I'm doing a business plan for a web business, and in the financials part, I'm getting this:
Net Profit
Year 1: ($234,788)
Year 2: ($2,361)
Year 3: $251,708
Net Profit/Sales
Year 1: -421%
Year 2: -1%
Year 3: 33%
What do you think?
Is it normal to get profits only in the 3rd year?
Depends TOTALLY on your business. Seriously. If you take 1 year to develop your poduct - where do you think revenue will come from? If that is a consulting business or has a product.... why no income?
There are businesses that took 10 years to build something (tunnel between europe and uk). There are others profitable first month (consulting heavy or having a product).
So, this question can not be answered in general.
You should clarify what is the meaning of "profit" and "cash flow".
A business can earn negative profits in first years, it's normal. Nevertheless, you shall plan and maintain a positive cash flow (cash balance) every single day. That means proper funding (equity inflow, grants or loans).

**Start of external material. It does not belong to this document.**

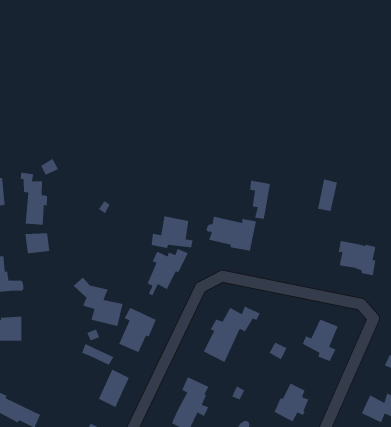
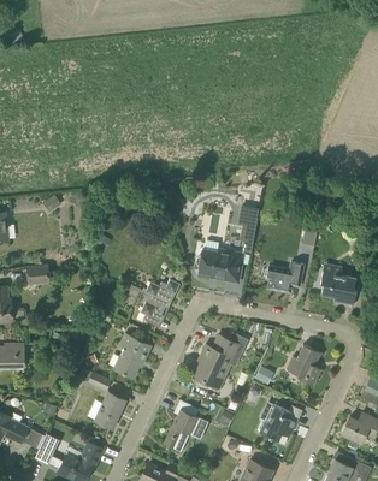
building: [20,172,48,225] -> none
building: [151,215,194,249] -> none
building: none -> [266,262,303,293]
building: [73,277,124,327] -> none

Like NetTecture says it depends totally on your business - there's many web businesses took years to break to profit, others profitable from almost day one.
What you also have to bear in mind is business plan / financial forecast is frequently far better labelled "wild and crazy guesses". 3 year plans are almost always off.
So a better way of looking at it perhaps is how does this affect you?
What can change in two years?
Can you handle the year 1 scenario of $1/4m loss?
Have you run a worst case and expected case scenario?
Have you run a SWOT analysis also?
Mine looks similar, although the numbers are larger, but we are profitable in Year 3. Theres a lot of hiring though in between.
Normal?
No, that's usually a bit early.
It varies a lot though, and is usually proportional to the size of the organization overall (ie: larger orgs take longer to reach profitability as a rule of thumb).